> Supplied data
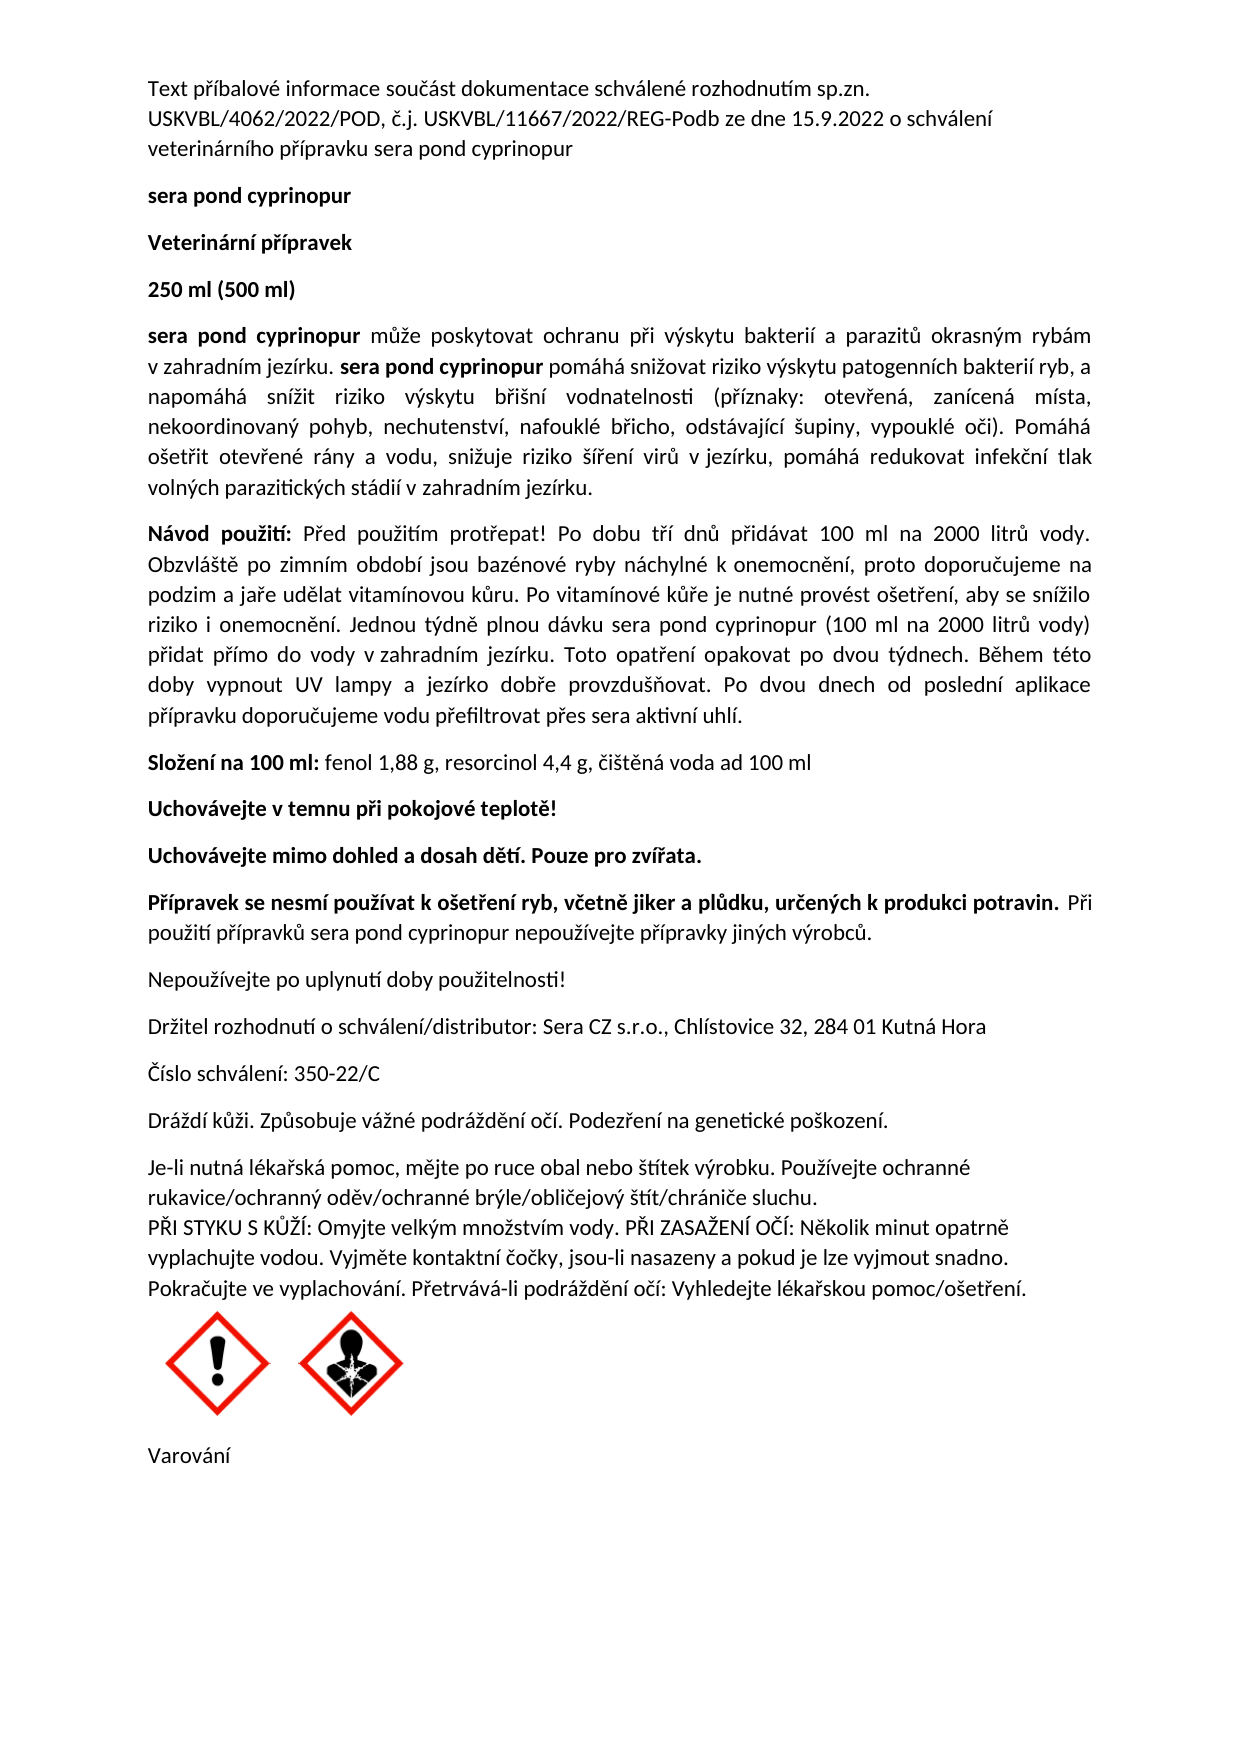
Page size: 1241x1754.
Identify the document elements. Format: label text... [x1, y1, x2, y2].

text sera pond cyprinopur [148, 181, 1093, 209]
text Složení na 100 ml: fenol 1,88 g, resorcinol 4,4 g, čištěná voda ad 100 ml [148, 748, 1093, 776]
text Držitel rozhodnutí o schválení/distributor: Sera CZ s.r.o., Chlístovice 32, 284 01 Kutná Hora [148, 1012, 1093, 1040]
text 250 ml (500 ml) [148, 275, 1093, 303]
text Uchovávejte mimo dohled a dosah dětí. Pouze pro zvířata. [148, 841, 1093, 869]
text Návod použití: Před použitím protřepat! Po dobu tří dnů přidávat 100 ml na 2000 litrů vody. Obzvláště po zimním období jsou bazénové ryby náchylné k onemocnění, proto doporučujeme na podzim a jaře udělat vitamínovou kůru. Po vitamínové kůře je nutné provést ošetření, aby se snížilo riziko i onemocnění. Jednou týdně plnou dávku sera pond cyprinopur (100 ml na 2000 litrů vody) přidat přímo do vody v zahradním jezírku. Toto opatření opakovat po dvou týdnech. Během této doby vypnout UV lampy a jezírko dobře provzdušňovat. Po dvou dnech od poslední aplikace přípravku doporučujeme vodu přefiltrovat přes sera aktivní uhlí. [148, 519, 1093, 729]
text Veterinární přípravek [148, 228, 1093, 256]
text Přípravek se nesmí používat k ošetření ryb, včetně jiker a plůdku, určených k produkci potravin. Při použití přípravků sera pond cyprinopur nepoužívejte přípravky jiných výrobců. [148, 888, 1093, 946]
text PŘI STYKU S KŮŽÍ: Omyjte velkým množstvím vody. PŘI ZASAŽENÍ OČÍ: Několik minut opatrně vyplachujte vodou. Vyjměte kontaktní čočky, jsou-li nasazeny a pokud je lze vyjmout snadno. Pokračujte ve vyplachování. Přetrvává-li podráždění očí: Vyhledejte lékařskou pomoc/ošetření. [148, 1213, 1093, 1302]
text Varování [148, 1441, 1093, 1469]
picture [147, 1303, 434, 1422]
text sera pond cyprinopur může poskytovat ochranu při výskytu bakterií a parazitů okrasným rybám v zahradním jezírku. sera pond cyprinopur pomáhá snižovat riziko výskytu patogenních bakterií ryb, a napomáhá snížit riziko výskytu břišní vodnatelnosti (příznaky: otevřená, zanícená místa, nekoordinovaný pohyb, nechutenství, nafouklé břicho, odstávající šupiny, vypouklé oči). Pomáhá ošetřit otevřené rány a vodu, snižuje riziko šíření virů v jezírku, pomáhá redukovat infekční tlak volných parazitických stádií v zahradním jezírku. [148, 322, 1093, 501]
text Je-li nutná lékařská pomoc, mějte po ruce obal nebo štítek výrobku. Používejte ochranné rukavice/ochranný oděv/ochranné brýle/obličejový štít/chrániče sluchu. [148, 1153, 1093, 1211]
text Dráždí kůži. Způsobuje vážné podráždění očí. Podezření na genetické poškození. [148, 1106, 1093, 1134]
text Nepoužívejte po uplynutí doby použitelnosti! [148, 965, 1093, 993]
text Uchovávejte v temnu při pokojové teplotě! [148, 794, 1093, 822]
text Číslo schválení: 350-22/C [148, 1059, 1093, 1087]
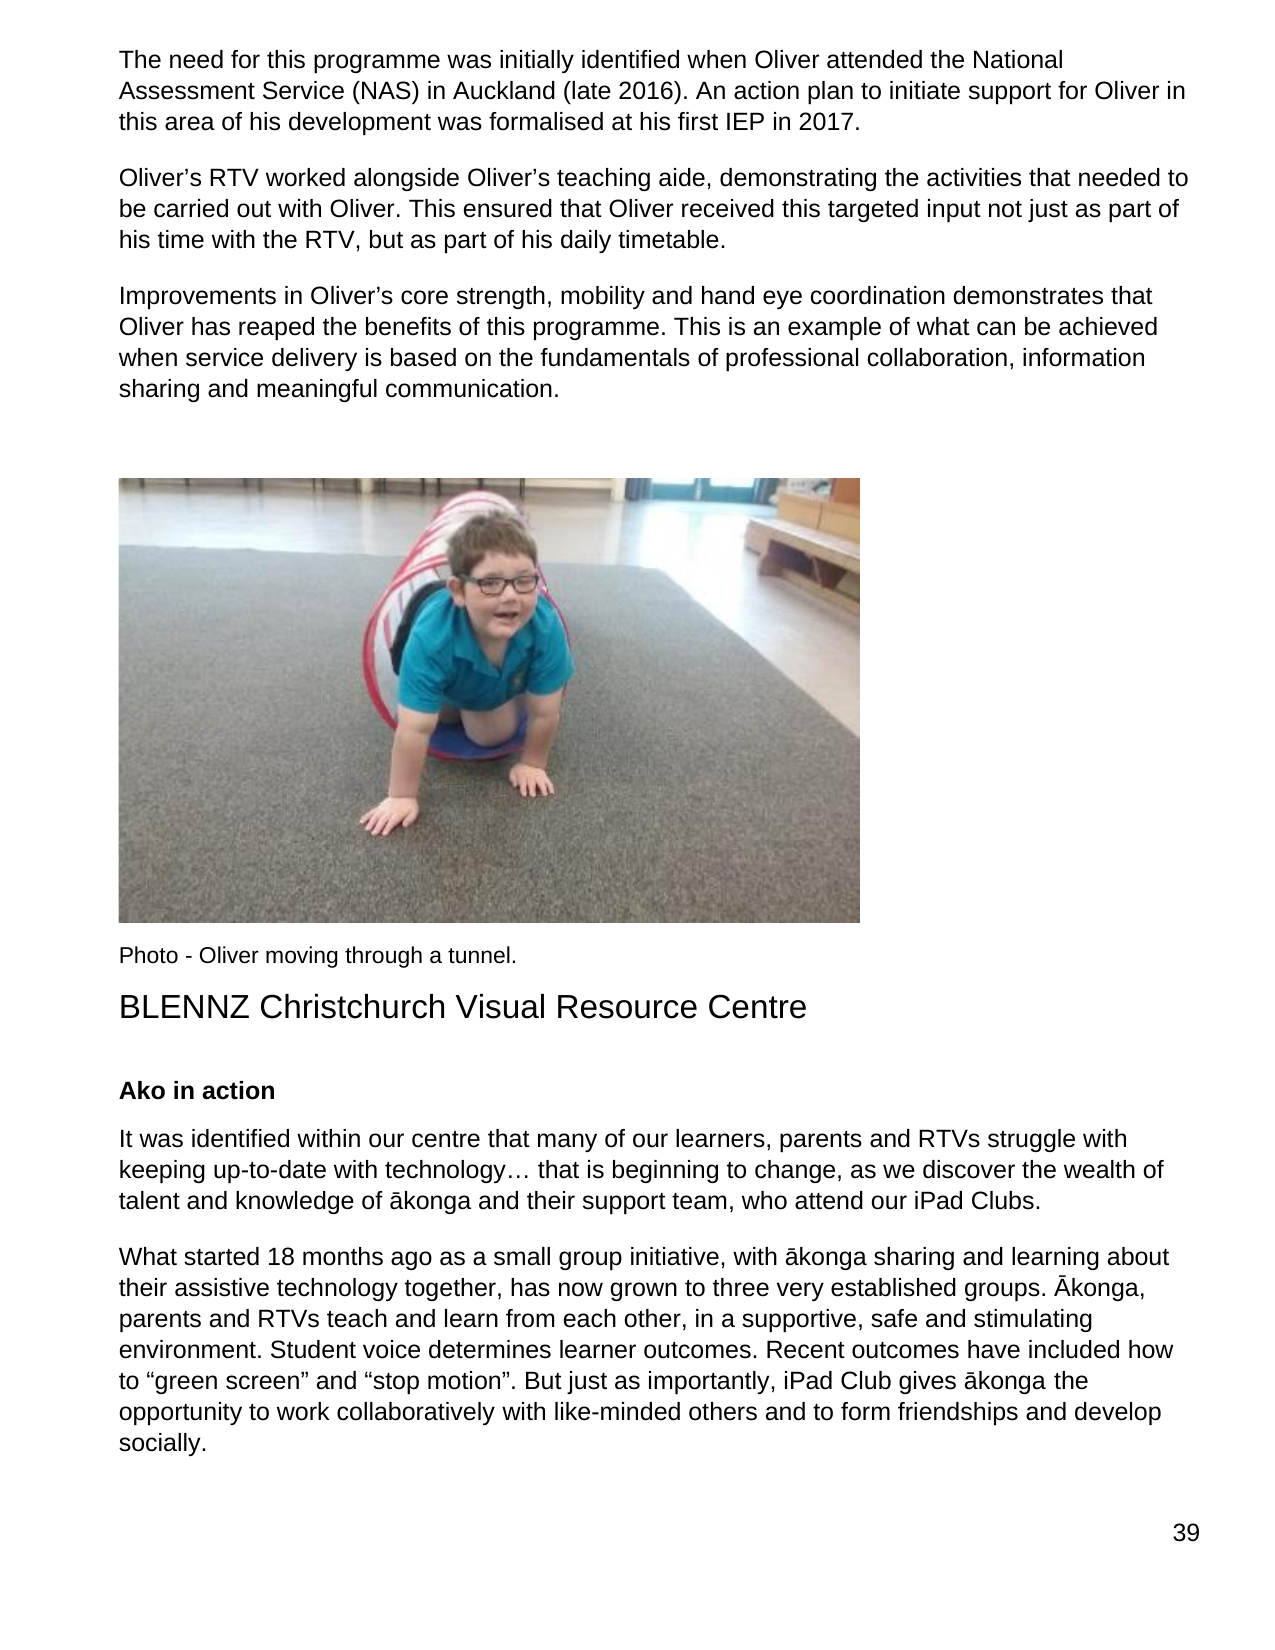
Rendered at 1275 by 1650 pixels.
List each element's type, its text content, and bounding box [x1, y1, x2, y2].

text Ako in action [118, 1076, 1200, 1105]
text It was identified within our centre that many of our learners, parents and RTVs struggle with keeping up-to-date with technology… that is beginning to change, as we discover the wealth of talent and knowledge of ākonga and their support team, who attend our iPad Clubs. [118, 1124, 1200, 1215]
text Photo - Oliver moving through a tunnel. [118, 942, 1200, 968]
text Improvements in Oliver’s core strength, mobility and hand eye coordination demonstrates that Oliver has reaped the benefits of this programme. This is an example of what can be achieved when service delivery is based on the fundamentals of professional collaboration, information sharing and meaningful communication. [118, 281, 1200, 403]
subtitle BLENNZ Christchurch Visual Resource Centre [118, 987, 1200, 1025]
text Oliver’s RTV worked alongside Oliver’s teaching aide, demonstrating the activities that needed to be carried out with Oliver. This ensured that Oliver received this targeted input not just as part of his time with the RTV, but as part of his daily timetable. [118, 163, 1200, 254]
picture [118, 478, 860, 923]
text What started 18 months ago as a small group initiative, with ākonga sharing and learning about their assistive technology together, has now grown to three very established groups. Ākonga, parents and RTVs teach and learn from each other, in a supportive, safe and stimulating environment. Student voice determines learner outcomes. Recent outcomes have included how to “green screen” and “stop motion”. But just as importantly, iPad Club gives ākonga the opportunity to work collaboratively with like-minded others and to form friendships and develop socially. [118, 1242, 1200, 1457]
text The need for this programme was initially identified when Oliver attended the National Assessment Service (NAS) in Auckland (late 2016). An action plan to initiate support for Oliver in this area of his development was formalised at his first IEP in 2017. [118, 45, 1200, 136]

> Job item
The records above are to be transcribed word for word. Skip the images.

> Result below
Page size: 1241x1754.
Identify the document elements. Format: label text... [x1, y1, x2, y2].

text sera pond cyprinopur [148, 181, 1093, 209]
text Složení na 100 ml: fenol 1,88 g, resorcinol 4,4 g, čištěná voda ad 100 ml [148, 748, 1093, 776]
text Držitel rozhodnutí o schválení/distributor: Sera CZ s.r.o., Chlístovice 32, 284 01 Kutná Hora [148, 1012, 1093, 1040]
text 250 ml (500 ml) [148, 275, 1093, 303]
text Uchovávejte mimo dohled a dosah dětí. Pouze pro zvířata. [148, 841, 1093, 869]
text Návod použití: Před použitím protřepat! Po dobu tří dnů přidávat 100 ml na 2000 litrů vody. Obzvláště po zimním období jsou bazénové ryby náchylné k onemocnění, proto doporučujeme na podzim a jaře udělat vitamínovou kůru. Po vitamínové kůře je nutné provést ošetření, aby se snížilo riziko i onemocnění. Jednou týdně plnou dávku sera pond cyprinopur (100 ml na 2000 litrů vody) přidat přímo do vody v zahradním jezírku. Toto opatření opakovat po dvou týdnech. Během této doby vypnout UV lampy a jezírko dobře provzdušňovat. Po dvou dnech od poslední aplikace přípravku doporučujeme vodu přefiltrovat přes sera aktivní uhlí. [148, 519, 1093, 729]
text Veterinární přípravek [148, 228, 1093, 256]
text Přípravek se nesmí používat k ošetření ryb, včetně jiker a plůdku, určených k produkci potravin. Při použití přípravků sera pond cyprinopur nepoužívejte přípravky jiných výrobců. [148, 888, 1093, 946]
text PŘI STYKU S KŮŽÍ: Omyjte velkým množstvím vody. PŘI ZASAŽENÍ OČÍ: Několik minut opatrně vyplachujte vodou. Vyjměte kontaktní čočky, jsou-li nasazeny a pokud je lze vyjmout snadno. Pokračujte ve vyplachování. Přetrvává-li podráždění očí: Vyhledejte lékařskou pomoc/ošetření. [148, 1213, 1093, 1302]
text Varování [148, 1441, 1093, 1469]
picture [147, 1303, 434, 1422]
text sera pond cyprinopur může poskytovat ochranu při výskytu bakterií a parazitů okrasným rybám v zahradním jezírku. sera pond cyprinopur pomáhá snižovat riziko výskytu patogenních bakterií ryb, a napomáhá snížit riziko výskytu břišní vodnatelnosti (příznaky: otevřená, zanícená místa, nekoordinovaný pohyb, nechutenství, nafouklé břicho, odstávající šupiny, vypouklé oči). Pomáhá ošetřit otevřené rány a vodu, snižuje riziko šíření virů v jezírku, pomáhá redukovat infekční tlak volných parazitických stádií v zahradním jezírku. [148, 322, 1093, 501]
text Je-li nutná lékařská pomoc, mějte po ruce obal nebo štítek výrobku. Používejte ochranné rukavice/ochranný oděv/ochranné brýle/obličejový štít/chrániče sluchu. [148, 1153, 1093, 1211]
text Dráždí kůži. Způsobuje vážné podráždění očí. Podezření na genetické poškození. [148, 1106, 1093, 1134]
text Nepoužívejte po uplynutí doby použitelnosti! [148, 965, 1093, 993]
text Uchovávejte v temnu při pokojové teplotě! [148, 794, 1093, 822]
text Číslo schválení: 350-22/C [148, 1059, 1093, 1087]
Rendered at 1275 by 1650 pixels.
List each element's type, its text content, and bounding box [x1, y1, x2, y2].

text Ako in action [118, 1076, 1200, 1105]
text It was identified within our centre that many of our learners, parents and RTVs struggle with keeping up-to-date with technology… that is beginning to change, as we discover the wealth of talent and knowledge of ākonga and their support team, who attend our iPad Clubs. [118, 1124, 1200, 1215]
text Photo - Oliver moving through a tunnel. [118, 942, 1200, 968]
text Improvements in Oliver’s core strength, mobility and hand eye coordination demonstrates that Oliver has reaped the benefits of this programme. This is an example of what can be achieved when service delivery is based on the fundamentals of professional collaboration, information sharing and meaningful communication. [118, 281, 1200, 403]
subtitle BLENNZ Christchurch Visual Resource Centre [118, 987, 1200, 1025]
text Oliver’s RTV worked alongside Oliver’s teaching aide, demonstrating the activities that needed to be carried out with Oliver. This ensured that Oliver received this targeted input not just as part of his time with the RTV, but as part of his daily timetable. [118, 163, 1200, 254]
picture [118, 478, 860, 923]
text What started 18 months ago as a small group initiative, with ākonga sharing and learning about their assistive technology together, has now grown to three very established groups. Ākonga, parents and RTVs teach and learn from each other, in a supportive, safe and stimulating environment. Student voice determines learner outcomes. Recent outcomes have included how to “green screen” and “stop motion”. But just as importantly, iPad Club gives ākonga the opportunity to work collaboratively with like-minded others and to form friendships and develop socially. [118, 1242, 1200, 1457]
text The need for this programme was initially identified when Oliver attended the National Assessment Service (NAS) in Auckland (late 2016). An action plan to initiate support for Oliver in this area of his development was formalised at his first IEP in 2017. [118, 45, 1200, 136]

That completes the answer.